_What is expected_
Please return the rows word for word, starting at the line that contains "Alle Kontakte sehen" and stopping after the last line of the rows, both ends included. Leave the pictures out of your answer.

_Task material_
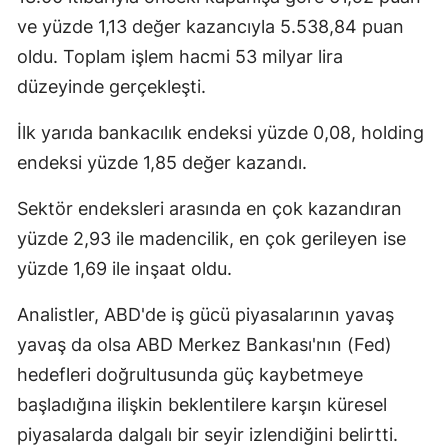
Edirne
ve yüzde 1,13 değer kazancıyla 5.538,84 puan
oldu. Toplam işlem hacmi 53 milyar lira
Elazığ
düzeyinde gerçekleşti.
Erzincan
İlk yarıda bankacılık endeksi yüzde 0,08, holding
Erzurum
endeksi yüzde 1,85 değer kazandı.
Eskişehir
Sektör endeksleri arasında en çok kazandıran
Gaziantep
yüzde 2,93 ile madencilik, en çok gerileyen ise
yüzde 1,69 ile inşaat oldu.
Giresun
Gümüşhane
Analistler, ABD'de iş gücü piyasalarının yavaş
yavaş da olsa ABD Merkez Bankası'nın (Fed)
Hakkari
hedefleri doğrultusunda güç kaybetmeye
Hatay
başladığına ilişkin beklentilere karşın küresel
piyasalarda dalgalı bir seyir izlendiğini belirtti.
Isparta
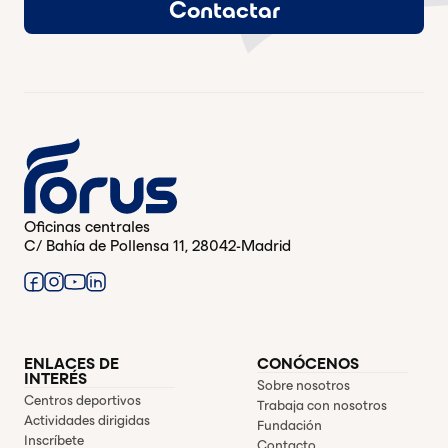
Contactar
Oficinas centrales
C/ Bahía de Pollensa 11, 28042-Madrid
ENLACES DE
CONÓCENOS
INTERÉS
Sobre nosotros
Centros deportivos
Trabaja con nosotros
Actividades dirigidas
Fundación
Inscríbete
Contacto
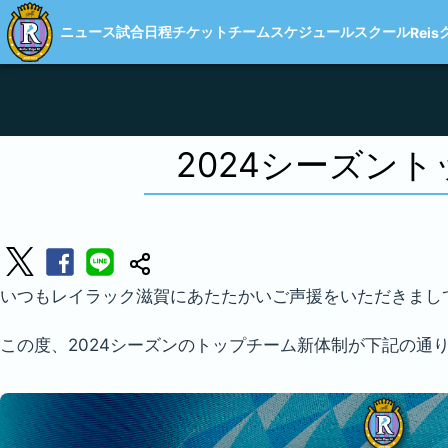
ニュース
試合日程
チケット
チーム
スケジュール
スクール
Reis
2024シーズン
いつもレイラック滋賀にあたたかいご声援をいただきまし
この度、2024シーズンのトップチーム新体制が下記の通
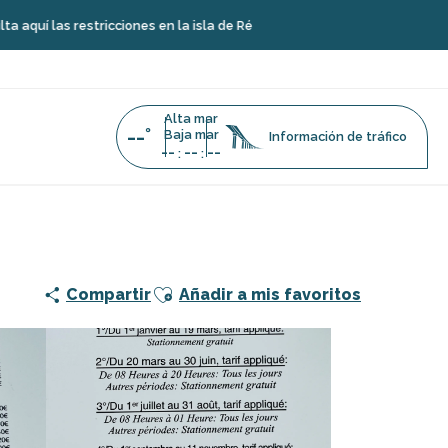
s restricciones en la isla de Ré
Alta mar
--°
Baja mar
Información de tráfico
--
--
--
:
:
Ajouter aux favoris
Compartir
Añadir a mis favoritos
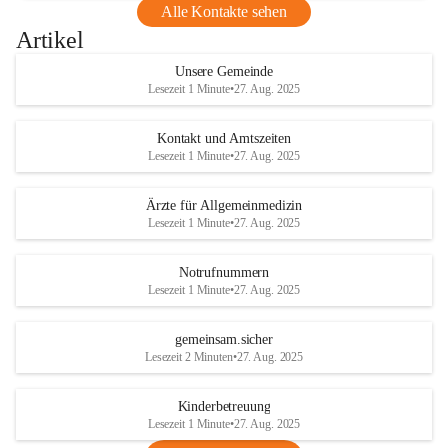
Alle Kontakte sehen
Artikel
Unsere Gemeinde
Lesezeit 1 Minute
•
27. Aug. 2025
Kontakt und Amtszeiten
Lesezeit 1 Minute
•
27. Aug. 2025
Ärzte für Allgemeinmedizin
Lesezeit 1 Minute
•
27. Aug. 2025
Notrufnummern
Lesezeit 1 Minute
•
27. Aug. 2025
gemeinsam.sicher
Lesezeit 2 Minuten
•
27. Aug. 2025
Kinderbetreuung
Lesezeit 1 Minute
•
27. Aug. 2025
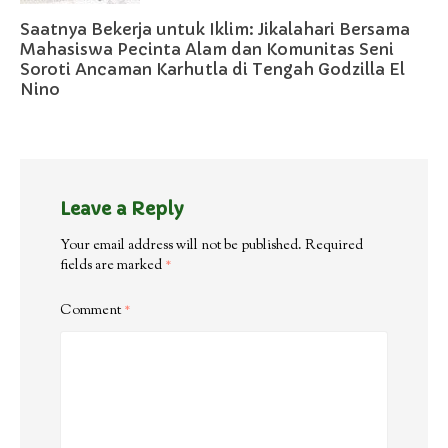
Saatnya Bekerja untuk Iklim: Jikalahari Bersama
Mahasiswa Pecinta Alam dan Komunitas Seni
Soroti Ancaman Karhutla di Tengah Godzilla El
Nino
Leave a Reply
Your email address will not be published.
Required
fields are marked
*
Comment
*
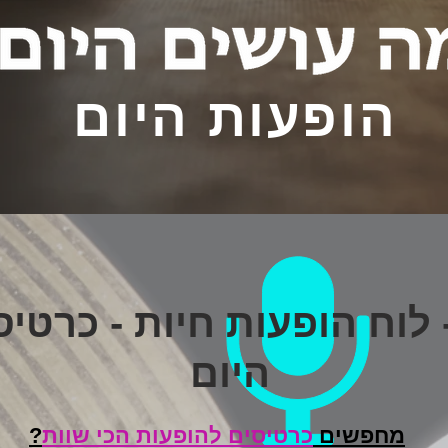
הופעות היום
היום
מחפשים
כרטיסים להופעות הכי שוות
?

_Solution below_
Alle Kontakte sehen
Artikel
Unsere Gemeinde
Lesezeit 1 Minute
•
27. Aug. 2025
Kontakt und Amtszeiten
Lesezeit 1 Minute
•
27. Aug. 2025
Ärzte für Allgemeinmedizin
Lesezeit 1 Minute
•
27. Aug. 2025
Notrufnummern
Lesezeit 1 Minute
•
27. Aug. 2025
gemeinsam.sicher
Lesezeit 2 Minuten
•
27. Aug. 2025
Kinderbetreuung
Lesezeit 1 Minute
•
27. Aug. 2025
Saatnya Bekerja untuk Iklim: Jikalahari Bersama
Mahasiswa Pecinta Alam dan Komunitas Seni
Soroti Ancaman Karhutla di Tengah Godzilla El
Nino
Leave a Reply
Your email address will not be published.
Required
fields are marked
*
Comment
*
הופעות היום
היום
מחפשים
כרטיסים להופעות הכי שוות
?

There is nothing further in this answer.